Not outright — or permanently — but Proposition HH would increase the chance that the TABOR cap won’t be exceeded in a given year, which would in turn prevent refunds from being issued.
Since the 1 percentage point increase in the cap has a compounding effect over time, that chance of the cap not being exceeded increases the longer Proposition HH is in effect.
For at least the next two fiscal years, however, the 1 percentage point increase in the TABOR cap is not expected to exceed the tax revenue forecast to be collected by the state — although less money would be refunded if Proposition HH passes.
Under estimates from nonpartisan legislative staff, there would still be about $1.5 billion that would have to be refunded at the end of the current fiscal year and about $1.4 billion that would have to be refunded at the end of the 2024-25 fiscal year.
State economists only forecast economic conditions and tax revenue for three fiscal years because there are too many variables to try to accurately predict what will happen beyond that timeframe. But if inflation averages 2.5% over the next decade and population growth projections are met, Proposition HH would grow the TABOR cap by more than $2 billion by 2032, when the measure would either expire or be renewed by the legislature.
Opponents of Proposition HH say their claim that the measure will eliminate refunds is based on the assumption that tax revenue will grow linearly by its 20-year geometric mean annual growth rate of about 4.2%. Under that scenario, however, the refunds still wouldn’t go away for many years.
“I’m just going off typical growth and I think that’s the safest thing to use,” said Michael Fields, who leads Advance Colorado Action, a conservative political nonprofit that is running ads opposing HH and claiming that the measure will eliminate TABOR refunds.

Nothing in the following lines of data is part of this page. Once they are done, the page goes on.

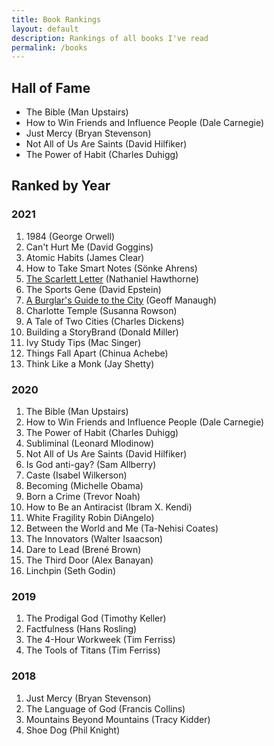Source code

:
 ```yaml
---
title: Book Rankings
layout: default
description: Rankings of all books I've read
permalink: /books
---
```

## Hall of Fame

- The Bible (Man Upstairs)
- How to Win Friends and Influence People (Dale Carnegie)
- Just Mercy (Bryan Stevenson)
- Not All of Us Are Saints (David Hilfiker)
- The Power of Habit (Charles Duhigg)

## Ranked by Year

### 2021

1. 1984 (George Orwell)
2. Can't Hurt Me (David Goggins)
3. Atomic Habits (James Clear)
4. How to Take Smart Notes (Sönke Ahrens)
5. [The Scarlett Letter](/ScarletLetter) (Nathaniel Hawthorne)
6. The Sports Gene (David Epstein)
7. [A Burglar's Guide to the City](/BurglarsGuide) (Geoff Manaugh)
8. Charlotte Temple (Susanna Rowson)
9. A Tale of Two Cities (Charles Dickens)
10. Building a StoryBrand (Donald Miller)
11. Ivy Study Tips (Mac Singer)
12. Things Fall Apart (Chinua Achebe)
13. Think Like a Monk (Jay Shetty)

### 2020

1. The Bible (Man Upstairs)
2. How to Win Friends and Influence People (Dale Carnegie)
3. The Power of Habit (Charles Duhigg)
4. Subliminal (Leonard Mlodinow)
5. Not All of Us Are Saints (David Hilfiker)
6. Is God anti-gay? (Sam Allberry)
7. Caste (Isabel Wilkerson)
8. Becoming (Michelle Obama)
9. Born a Crime (Trevor Noah)
10. How to Be an Antiracist (Ibram X. Kendi)
11. White Fragility Robin DiAngelo)
12. Between the World and Me (Ta-Nehisi Coates)
13. The Innovators (Walter Isaacson)
14. Dare to Lead (Brené Brown)
15. The Third Door (Alex Banayan)
16. Linchpin (Seth Godin)

### 2019

1. The Prodigal God (Timothy Keller)
2. Factfulness (Hans Rosling)
3. The 4-Hour Workweek (Tim Ferriss)
4. The Tools of Titans (Tim Ferriss)

### 2018

1. Just Mercy (Bryan Stevenson)
2. The Language of God (Francis Collins)
3. Mountains Beyond Mountains (Tracy Kidder)
4. Shoe Dog (Phil Knight)
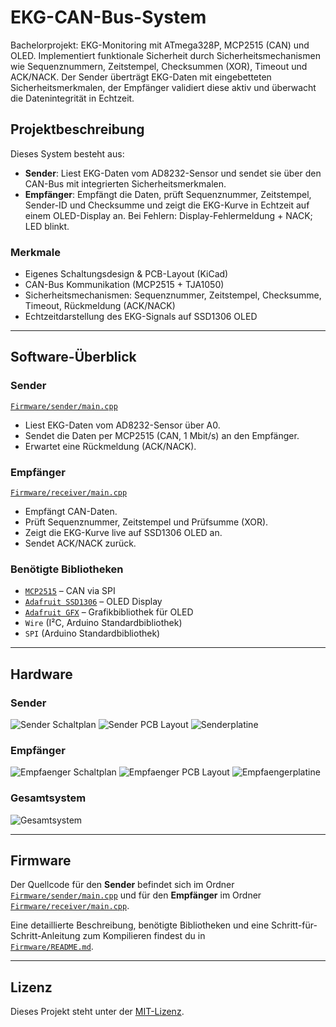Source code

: # EKG-CAN-Bus-System

Bachelorprojekt: EKG-Monitoring mit ATmega328P, MCP2515 (CAN) und OLED.
Implementiert funktionale Sicherheit durch Sicherheitsmechanismen wie Sequenznummern, Zeitstempel, Checksummen (XOR), Timeout und ACK/NACK.
Der Sender überträgt EKG-Daten mit eingebetteten Sicherheitsmerkmalen, der Empfänger validiert diese aktiv und überwacht die Datenintegrität in Echtzeit.

## Projektbeschreibung
Dieses System besteht aus:
- **Sender**: Liest EKG-Daten vom AD8232-Sensor und sendet sie über den CAN-Bus mit integrierten Sicherheitsmerkmalen.
- **Empfänger**: Empfängt die Daten, prüft Sequenznummer, Zeitstempel, Sender-ID und Checksumme und zeigt die EKG-Kurve in Echtzeit auf einem OLED-Display an. Bei Fehlern: Display-Fehlermeldung + NACK; LED blinkt.

### Merkmale
- Eigenes Schaltungsdesign & PCB-Layout (KiCad)
- CAN-Bus Kommunikation (MCP2515 + TJA1050)
- Sicherheitsmechanismen: Sequenznummer, Zeitstempel, Checksumme, Timeout, Rückmeldung (ACK/NACK)
- Echtzeitdarstellung des EKG-Signals auf SSD1306 OLED

---

## Software-Überblick

### Sender
[`Firmware/sender/main.cpp`](Firmware/sender/main.cpp)  
- Liest EKG-Daten vom AD8232-Sensor über A0.
- Sendet die Daten per MCP2515 (CAN, 1 Mbit/s) an den Empfänger.
- Erwartet eine Rückmeldung (ACK/NACK).

### Empfänger
[`Firmware/receiver/main.cpp`](Firmware/receiver/main.cpp)  
- Empfängt CAN-Daten.
- Prüft Sequenznummer, Zeitstempel und Prüfsumme (XOR).
- Zeigt die EKG-Kurve live auf SSD1306 OLED an.
- Sendet ACK/NACK zurück.

### Benötigte Bibliotheken
- [`MCP2515`](https://github.com/autowp/arduino-mcp2515) – CAN via SPI
- [`Adafruit SSD1306`](https://github.com/adafruit/Adafruit_SSD1306) – OLED Display
- [`Adafruit GFX`](https://github.com/adafruit/Adafruit-GFX-Library) – Grafikbibliothek für OLED
- `Wire` (I²C, Arduino Standardbibliothek)
- `SPI` (Arduino Standardbibliothek)

---

## Hardware

### Sender
![Sender Schaltplan](Hardware/Sender-Schaltplan.png)
![Sender PCB Layout](Hardware/Sender-PCB-Layout.png)
![Senderplatine](Hardware/Senderplatine.jpg)

### Empfänger
![Empfaenger Schaltplan](Hardware/Empfaenger-Schaltplan.png)
![Empfaenger PCB Layout](Hardware/Empfaenger-PCB-Layout.png)
![Empfaengerplatine](Hardware/Empfaengerplatine.jpg)

### Gesamtsystem
![Gesamtsystem](Hardware/Gesamtsystem%20mit%20Verbindung%20durch%20Sub-D-Kabel.jpg)

---

## Firmware

Der Quellcode für den **Sender** befindet sich im Ordner [`Firmware/sender/main.cpp`](Firmware/sender/main.cpp)  und für den **Empfänger** im Ordner [`Firmware/receiver/main.cpp`](Firmware/receiver/main.cpp).

Eine detaillierte Beschreibung, benötigte Bibliotheken und eine Schritt-für-Schritt-Anleitung zum Kompilieren findest du in  
[`Firmware/README.md`](Firmware/README.md).

---

## Lizenz
Dieses Projekt steht unter der [MIT-Lizenz](LICENSE).
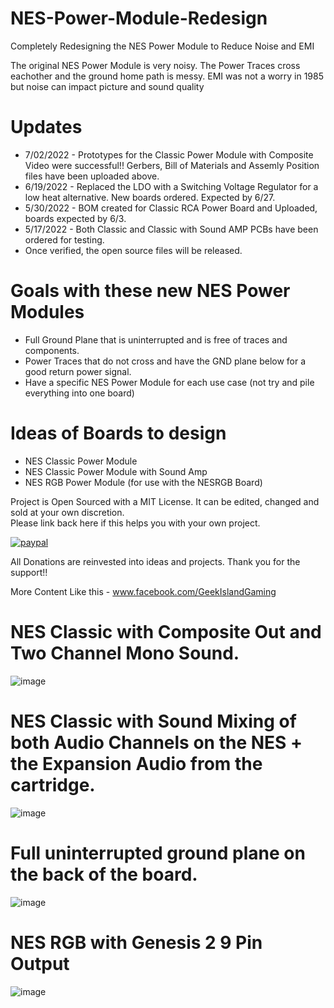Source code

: # NES-Power-Module-Redesign
Completely Redesigning the NES Power Module to Reduce Noise and EMI

The original NES Power Module is very noisy.  The Power Traces cross eachother and the ground home path is messy.
EMI was not a worry in 1985 but noise can impact picture and sound quality

# Updates
- 7/02/2022 - Prototypes for the Classic Power Module with Composite Video were successful!! 
  Gerbers, Bill of Materials and Assemly Position files have been uploaded above.
- 6/19/2022 - Replaced the LDO with a Switching Voltage Regulator for a low heat alternative.  New boards ordered. Expected by 6/27.
- 5/30/2022 - BOM created for Classic RCA Power Board and Uploaded, boards expected by 6/3.
- 5/17/2022 - Both Classic and Classic with Sound AMP PCBs have been ordered for testing.  
- Once verified, the open source files will be released.


# Goals with these new NES Power Modules
- Full Ground Plane that is uninterrupted and is free of traces and components.
- Power Traces that do not cross and have the GND plane below for a good return power signal.
- Have a specific NES Power Module for each use case (not try and pile everything into one board)

# Ideas of Boards to design
- NES Classic Power Module
- NES Classic Power Module with Sound Amp
- NES RGB Power Module (for use with the NESRGB Board)

Project is Open Sourced with a MIT License. It can be edited, changed and sold at your own discretion.  
Please link back here if this helps you with your own project.

[![paypal](https://www.paypalobjects.com/en_US/i/btn/btn_donateCC_LG.gif)](https://www.paypal.com/donate/?hosted_button_id=97YFBJX4NXA8W)

All Donations are reinvested into ideas and projects. Thank you for the support!!

More Content Like this - www.facebook.com/GeekIslandGaming

# NES Classic with Composite Out and Two Channel Mono Sound.
![image](https://user-images.githubusercontent.com/70423454/174685321-91c718d3-b8c1-4080-bf2e-ccdbdbf5ab00.png)


# NES Classic with Sound Mixing of both Audio Channels on the NES + the Expansion Audio from the cartridge.
![image](https://user-images.githubusercontent.com/70423454/174685106-e01e516d-f227-45d6-906e-9c3b89eb448b.png)


# Full uninterrupted ground plane on the back of the board.
![image](https://user-images.githubusercontent.com/70423454/168949041-084ab601-f7b4-46a8-a07b-880763b795da.png)

# NES RGB with Genesis 2 9 Pin Output
![image](https://user-images.githubusercontent.com/70423454/168950608-0508ad47-c201-467a-90e9-f28008ada81e.png)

Proponents of Proposition HH point out that if the state’s tax revenues grow by 5% each year there will be enough TABOR surplus for refunds through the 10 years that Proposition HH is in effect. They concede, however, that such an economic circumstance is an “optimistic scenario.”
While it’s certain that Proposition HH would reduce the amount of TABOR surplus available for refunds each year it is in effect, only a crystal ball would be able to answer the question of whether the measure would prevent there from being TABOR refunds in a given year.

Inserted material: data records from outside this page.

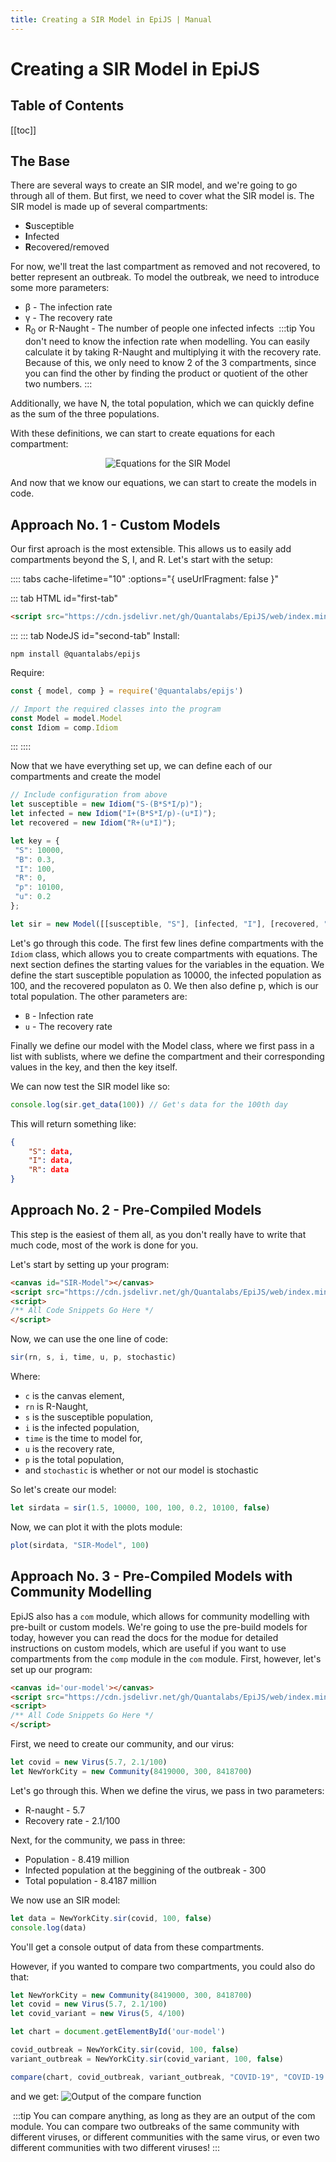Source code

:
 ```yaml
---
title: Creating a SIR Model in EpiJS | Manual
---
```


# Creating a SIR Model in EpiJS

## Table of Contents

[[toc]]


## The Base
There are several ways to create an SIR model, and we're going to go through all of them. But first, we need to cover what the SIR model is. The SIR model is made up of several compartments:

- **S**usceptible
- **I**nfected
- **R**ecovered/removed

For now, we'll treat the last compartment as removed and not recovered, to better represent an outbreak. To model the outbreak, we need to introduce some more parameters:

- β - The infection rate
- γ - The recovery rate
- R<sub>0</sub> or R-Naught - The number of people one infected infects 
​
:::tip
You don't need to know the infection rate when modelling. You can easily calculate it by taking R-Naught and multiplying it with the recovery rate. Because of this, we only need to know 2 of the 3 compartments, since you can find the other by finding the product or quotient of the other two numbers.
:::

Additionally, we have N, the total population, which we can quickly define as the sum of the three populations.

With these definitions, we can start to create equations for each compartment:

<div align="center" ><img src="https://i.ibb.co/5837sMf/image.png" alt="Equations for the SIR Model"></div>

And now that we know our equations, we can start to create the models in code.

## Approach No. 1 - Custom Models
Our first aproach is the most extensible. This allows us to easily add compartments beyond the S, I, and R. Let's start with the setup:

:::: tabs cache-lifetime="10" :options="{ useUrlFragment: false }"
 
::: tab HTML id="first-tab"
```HTML
<script src="https://cdn.jsdelivr.net/gh/Quantalabs/EpiJS/web/index.min.js"></script>
```
:::
::: tab NodeJS id="second-tab"
Install:
```SH
npm install @quantalabs/epijs
```
Require:
```JavaScript
const { model, comp } = require('@quantalabs/epijs')

// Import the required classes into the program
const Model = model.Model
const Idiom = comp.Idiom
```
:::
::::

Now that we have everything set up, we can define each of our compartments and create the model

```JavaScript
// Include configuration from above
let susceptible = new Idiom("S-(B*S*I/p)");
let infected = new Idiom("I+(B*S*I/p)-(u*I)");
let recovered = new Idiom("R+(u*I)");

let key = {
 "S": 10000,
 "B": 0.3,
 "I": 100,
 "R": 0,
 "p": 10100,
 "u": 0.2
};

let sir = new Model([[susceptible, "S"], [infected, "I"], [recovered, "R"]], key)
```
Let's go through this code. The first few lines define compartments with the `Idiom` class, which allows you to create compartments with equations. The next section defines the starting values for the variables in the equation. We define the start susceptible population as 10000, the infected population as 100, and the recovered populaton as 0. We then also define p, which is our total population. The other parameters are:

- `B` - Infection rate
- `u` - The recovery rate

Finally we define our model with the Model class, where we first pass in a list with sublists, where we define the compartment and their corresponding values in the key, and then the key itself. 

We can now test the SIR model like so:

```JavaScript
console.log(sir.get_data(100)) // Get's data for the 100th day
```
This will return something like:
```JSON
{
    "S": data,
    "I": data,
    "R": data
}
```

## Approach No. 2 - Pre-Compiled Models
This step is the easiest of them all, as you don't really have to write that much code, most of the work is done for you.

Let's start by setting up your program:

```HTML
<canvas id="SIR-Model"></canvas>
<script src="https://cdn.jsdelivr.net/gh/Quantalabs/EpiJS/web/index.min.js"></script>
<script>
/** All Code Snippets Go Here */
</script>
```
Now, we can use the one line of code:
```JavaScript
sir(rn, s, i, time, u, p, stochastic)
```
Where:
 - `c` is the canvas element,
 - `rn` is R-Naught,
 - `s` is the susceptible population,
 - `i` is the infected population,
 - `time` is the time to model for,
 - `u` is the recovery rate,
 - `p` is the total population,
 - and `stochastic` is whether or not our model is stochastic

So let's create our model:
```JavaScript
let sirdata = sir(1.5, 10000, 100, 100, 0.2, 10100, false)
```

Now, we can plot it with the plots module:
```JavaScript
plot(sirdata, "SIR-Model", 100)
```

## Approach No. 3 - Pre-Compiled Models with Community Modelling

EpiJS also has a `com` module, which allows for community modelling with pre-built or custom models. We're going to use the pre-build models for today, however you can read the docs for the modue for detailed instructions on custom models, which are useful if you want to use compartments from the `comp` module in the `com` module. First, however, let's set up our program:
```HTML
<canvas id='our-model'></canvas>
<script src="https://cdn.jsdelivr.net/gh/Quantalabs/EpiJS/web/index.min.js"></script>
<script>
/** All Code Snippets Go Here */
</script>
```
First, we need to create our community, and our virus:
```JavaScript
let covid = new Virus(5.7, 2.1/100)
let NewYorkCity = new Community(8419000, 300, 8418700)
```
Let's go through this. When we define the virus, we pass in two parameters:

 - R-naught - 5.7
 - Recovery rate - 2.1/100

Next, for the community, we pass in three:

 - Population - 8.419 million
 - Infected population at the beggining of the outbreak - 300
 - Total population - 8.4187 million

We now use an SIR model:
```JavaScript
let data = NewYorkCity.sir(covid, 100, false)
console.log(data)
```
You'll get a console output of data from these compartments.

However, if you wanted to compare two compartments, you could also do that:
```JavaScript
let NewYorkCity = new Community(8419000, 300, 8418700)
let covid = new Virus(5.7, 2.1/100)
let covid_variant = new Virus(5, 4/100)

let chart = document.getElementById('our-model')

covid_outbreak = NewYorkCity.sir(covid, 100, false)
variant_outbreak = NewYorkCity.sir(covid_variant, 100, false)

compare(chart, covid_outbreak, variant_outbreak, "COVID-19", "COVID-19 Variant", 100)
```
and we get:
![Output of the compare function](https://i.ibb.co/LRMLNBL/image.png)

​
:::tip
You can compare anything, as long as they are an output of the com module. You can compare two outbreaks of the same community with different viruses, or different communities with the same virus, or even two different communities with two different viruses!
:::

Economic conditions are the deciding factor.
And keep in mind that just because there aren’t TABOR refunds in one year doesn’t mean there won’t be refunds in the next — and vice versa.
Does Proposition HH “preserve” TABOR refunds?

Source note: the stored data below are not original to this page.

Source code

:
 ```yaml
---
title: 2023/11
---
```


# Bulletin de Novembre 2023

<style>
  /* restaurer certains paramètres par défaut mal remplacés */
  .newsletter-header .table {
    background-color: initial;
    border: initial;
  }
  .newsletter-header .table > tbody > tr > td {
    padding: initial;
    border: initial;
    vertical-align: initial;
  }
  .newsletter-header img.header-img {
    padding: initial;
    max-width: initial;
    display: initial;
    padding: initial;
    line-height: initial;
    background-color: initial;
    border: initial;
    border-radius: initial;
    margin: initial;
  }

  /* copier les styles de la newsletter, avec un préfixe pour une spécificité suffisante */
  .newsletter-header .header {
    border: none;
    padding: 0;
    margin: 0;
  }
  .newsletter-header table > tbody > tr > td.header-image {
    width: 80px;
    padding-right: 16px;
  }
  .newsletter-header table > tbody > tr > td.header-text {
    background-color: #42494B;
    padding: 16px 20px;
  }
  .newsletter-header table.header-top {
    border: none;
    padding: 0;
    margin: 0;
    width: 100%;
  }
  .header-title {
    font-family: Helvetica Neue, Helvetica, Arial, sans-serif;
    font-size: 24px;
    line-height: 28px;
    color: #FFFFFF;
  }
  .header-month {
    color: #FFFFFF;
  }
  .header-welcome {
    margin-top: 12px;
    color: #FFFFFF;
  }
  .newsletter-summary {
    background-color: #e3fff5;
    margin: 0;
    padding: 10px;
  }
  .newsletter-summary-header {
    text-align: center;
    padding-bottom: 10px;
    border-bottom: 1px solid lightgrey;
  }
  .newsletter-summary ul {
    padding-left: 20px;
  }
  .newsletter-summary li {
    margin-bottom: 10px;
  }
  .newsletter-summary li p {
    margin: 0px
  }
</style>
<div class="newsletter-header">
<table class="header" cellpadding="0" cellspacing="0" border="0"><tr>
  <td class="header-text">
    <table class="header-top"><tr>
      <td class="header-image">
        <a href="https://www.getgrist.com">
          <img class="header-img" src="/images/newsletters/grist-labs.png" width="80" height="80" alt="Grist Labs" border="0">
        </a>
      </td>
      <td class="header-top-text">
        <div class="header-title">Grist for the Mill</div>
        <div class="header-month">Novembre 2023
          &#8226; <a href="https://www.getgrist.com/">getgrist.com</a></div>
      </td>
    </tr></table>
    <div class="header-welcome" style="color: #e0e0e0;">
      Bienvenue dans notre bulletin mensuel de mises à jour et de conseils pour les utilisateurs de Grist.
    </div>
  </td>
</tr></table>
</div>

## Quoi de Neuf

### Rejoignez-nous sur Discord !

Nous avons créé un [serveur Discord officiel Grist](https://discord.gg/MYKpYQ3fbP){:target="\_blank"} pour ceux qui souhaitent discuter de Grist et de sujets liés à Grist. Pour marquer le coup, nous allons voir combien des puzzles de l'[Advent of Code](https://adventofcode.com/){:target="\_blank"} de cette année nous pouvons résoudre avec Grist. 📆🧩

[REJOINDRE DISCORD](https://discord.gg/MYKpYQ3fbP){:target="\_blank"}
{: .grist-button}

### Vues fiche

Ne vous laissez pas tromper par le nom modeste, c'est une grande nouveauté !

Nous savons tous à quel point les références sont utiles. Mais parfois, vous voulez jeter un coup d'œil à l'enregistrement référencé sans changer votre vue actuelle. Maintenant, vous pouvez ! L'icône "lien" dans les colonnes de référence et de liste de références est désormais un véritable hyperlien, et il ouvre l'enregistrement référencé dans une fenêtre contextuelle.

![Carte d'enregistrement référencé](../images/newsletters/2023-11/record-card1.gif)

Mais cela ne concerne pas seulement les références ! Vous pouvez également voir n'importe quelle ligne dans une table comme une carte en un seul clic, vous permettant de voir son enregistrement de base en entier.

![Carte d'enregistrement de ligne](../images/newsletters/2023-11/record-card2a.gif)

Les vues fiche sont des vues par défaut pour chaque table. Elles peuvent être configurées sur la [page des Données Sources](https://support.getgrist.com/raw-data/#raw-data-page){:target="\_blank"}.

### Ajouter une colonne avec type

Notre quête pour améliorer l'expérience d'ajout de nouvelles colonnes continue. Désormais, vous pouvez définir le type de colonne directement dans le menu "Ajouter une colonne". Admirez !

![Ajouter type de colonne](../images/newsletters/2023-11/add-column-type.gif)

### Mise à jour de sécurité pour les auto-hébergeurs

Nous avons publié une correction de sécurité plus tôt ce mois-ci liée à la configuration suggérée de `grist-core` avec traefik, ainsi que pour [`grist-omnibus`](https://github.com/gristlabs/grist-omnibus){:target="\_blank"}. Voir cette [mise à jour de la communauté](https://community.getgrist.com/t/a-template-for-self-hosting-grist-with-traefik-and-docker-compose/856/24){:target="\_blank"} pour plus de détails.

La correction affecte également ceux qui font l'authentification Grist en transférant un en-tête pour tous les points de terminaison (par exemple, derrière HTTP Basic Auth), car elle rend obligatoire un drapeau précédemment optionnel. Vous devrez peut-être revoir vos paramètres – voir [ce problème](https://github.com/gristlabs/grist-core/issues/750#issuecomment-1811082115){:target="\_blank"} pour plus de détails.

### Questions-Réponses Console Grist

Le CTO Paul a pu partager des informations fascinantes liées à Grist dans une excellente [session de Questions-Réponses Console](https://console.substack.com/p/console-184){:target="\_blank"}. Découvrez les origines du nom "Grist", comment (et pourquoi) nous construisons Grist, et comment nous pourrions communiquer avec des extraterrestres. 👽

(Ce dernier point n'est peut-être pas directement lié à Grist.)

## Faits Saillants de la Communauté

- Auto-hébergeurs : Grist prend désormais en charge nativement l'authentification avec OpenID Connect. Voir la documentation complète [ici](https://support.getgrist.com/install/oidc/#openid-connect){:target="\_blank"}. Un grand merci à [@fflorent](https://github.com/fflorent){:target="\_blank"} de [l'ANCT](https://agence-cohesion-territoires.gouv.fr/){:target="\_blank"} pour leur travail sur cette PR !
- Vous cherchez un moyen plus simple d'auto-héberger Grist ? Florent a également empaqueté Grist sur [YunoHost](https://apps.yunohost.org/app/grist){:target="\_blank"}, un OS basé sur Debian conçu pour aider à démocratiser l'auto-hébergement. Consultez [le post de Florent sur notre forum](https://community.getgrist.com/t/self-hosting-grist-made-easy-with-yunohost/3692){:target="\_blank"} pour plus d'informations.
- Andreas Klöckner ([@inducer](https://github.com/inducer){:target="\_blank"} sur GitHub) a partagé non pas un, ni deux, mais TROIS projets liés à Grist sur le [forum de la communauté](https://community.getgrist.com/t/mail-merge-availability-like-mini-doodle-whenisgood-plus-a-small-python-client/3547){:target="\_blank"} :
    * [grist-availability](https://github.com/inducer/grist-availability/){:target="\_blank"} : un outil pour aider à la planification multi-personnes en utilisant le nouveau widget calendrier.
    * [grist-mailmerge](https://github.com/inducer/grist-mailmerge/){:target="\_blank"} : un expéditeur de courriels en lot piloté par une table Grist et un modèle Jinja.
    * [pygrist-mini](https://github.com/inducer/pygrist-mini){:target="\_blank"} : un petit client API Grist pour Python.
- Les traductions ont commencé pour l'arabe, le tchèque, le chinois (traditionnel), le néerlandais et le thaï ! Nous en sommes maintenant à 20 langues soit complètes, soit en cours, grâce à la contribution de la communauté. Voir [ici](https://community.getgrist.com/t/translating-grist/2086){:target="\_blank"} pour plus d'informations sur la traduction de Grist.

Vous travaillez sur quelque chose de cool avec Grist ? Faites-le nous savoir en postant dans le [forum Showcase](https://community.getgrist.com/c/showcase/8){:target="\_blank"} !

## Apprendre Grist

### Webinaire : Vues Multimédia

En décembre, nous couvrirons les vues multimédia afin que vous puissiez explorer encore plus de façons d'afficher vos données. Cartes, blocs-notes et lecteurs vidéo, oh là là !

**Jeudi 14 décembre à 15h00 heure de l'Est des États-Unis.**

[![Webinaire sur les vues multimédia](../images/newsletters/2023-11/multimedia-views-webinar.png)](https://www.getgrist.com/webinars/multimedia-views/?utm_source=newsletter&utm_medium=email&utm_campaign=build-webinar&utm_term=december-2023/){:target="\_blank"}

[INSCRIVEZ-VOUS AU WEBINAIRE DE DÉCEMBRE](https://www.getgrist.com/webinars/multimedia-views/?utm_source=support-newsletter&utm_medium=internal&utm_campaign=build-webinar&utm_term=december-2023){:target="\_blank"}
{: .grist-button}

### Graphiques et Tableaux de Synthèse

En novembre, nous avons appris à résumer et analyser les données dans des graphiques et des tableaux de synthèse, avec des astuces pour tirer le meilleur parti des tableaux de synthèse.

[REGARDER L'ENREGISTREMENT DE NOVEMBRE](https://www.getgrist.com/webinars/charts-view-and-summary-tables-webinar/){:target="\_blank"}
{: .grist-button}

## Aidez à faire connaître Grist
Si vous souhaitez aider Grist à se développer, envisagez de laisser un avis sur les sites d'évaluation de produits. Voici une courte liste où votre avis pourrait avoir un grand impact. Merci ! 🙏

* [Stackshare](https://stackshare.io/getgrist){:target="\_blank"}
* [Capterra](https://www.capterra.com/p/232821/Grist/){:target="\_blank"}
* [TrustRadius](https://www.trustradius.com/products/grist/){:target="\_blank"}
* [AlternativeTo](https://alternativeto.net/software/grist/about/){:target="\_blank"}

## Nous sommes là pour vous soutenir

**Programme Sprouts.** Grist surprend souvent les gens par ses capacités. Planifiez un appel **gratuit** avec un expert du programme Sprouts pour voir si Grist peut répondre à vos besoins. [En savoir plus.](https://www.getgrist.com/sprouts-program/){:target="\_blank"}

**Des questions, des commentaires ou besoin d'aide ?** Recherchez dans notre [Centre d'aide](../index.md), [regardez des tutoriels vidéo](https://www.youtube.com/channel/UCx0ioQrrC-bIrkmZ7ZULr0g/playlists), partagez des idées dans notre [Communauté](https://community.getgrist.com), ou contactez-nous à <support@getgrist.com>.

There are no explicit protections for TABOR refunds in Proposition HH.
Again, the measure, if it passes, increases the chance that the TABOR cap won’t be exceeded in a given year. And since the 1 percentage point increase in the cap has a compounding effect over time, the chance of the cap not being exceeded because of the measure increases the longer Proposition HH is in effect.
At the very least, Proposition HH would diminish how much money Colorado taxpayers will receive each year.
The chart below shows estimates from nonpartisan legislative staff of how much less money Colorado taxpayers would receive in refunds over the next two years, based on their income levels, if the measure passes:
What happened the last time the state’s TABOR cap was raised
As we mentioned above, the state TABOR cap has only been raised by voters once since TABOR was adopted by voters in 1992.
Referendum C, passed in 2005, paused the state TABOR cap for five years and reset the baseline on the highest amount of annual revenue collected by the state during that five-year period. In essence, that allowed state spending to recover from the ensuing economic downturn, rather than being capped at a new low.
Since then, the state has been able to keep about $35 billion in revenue that it would have had to refund if Referendum C hadn’t passed. Even with that increase in government growth and spending, however, TABOR surpluses have persisted.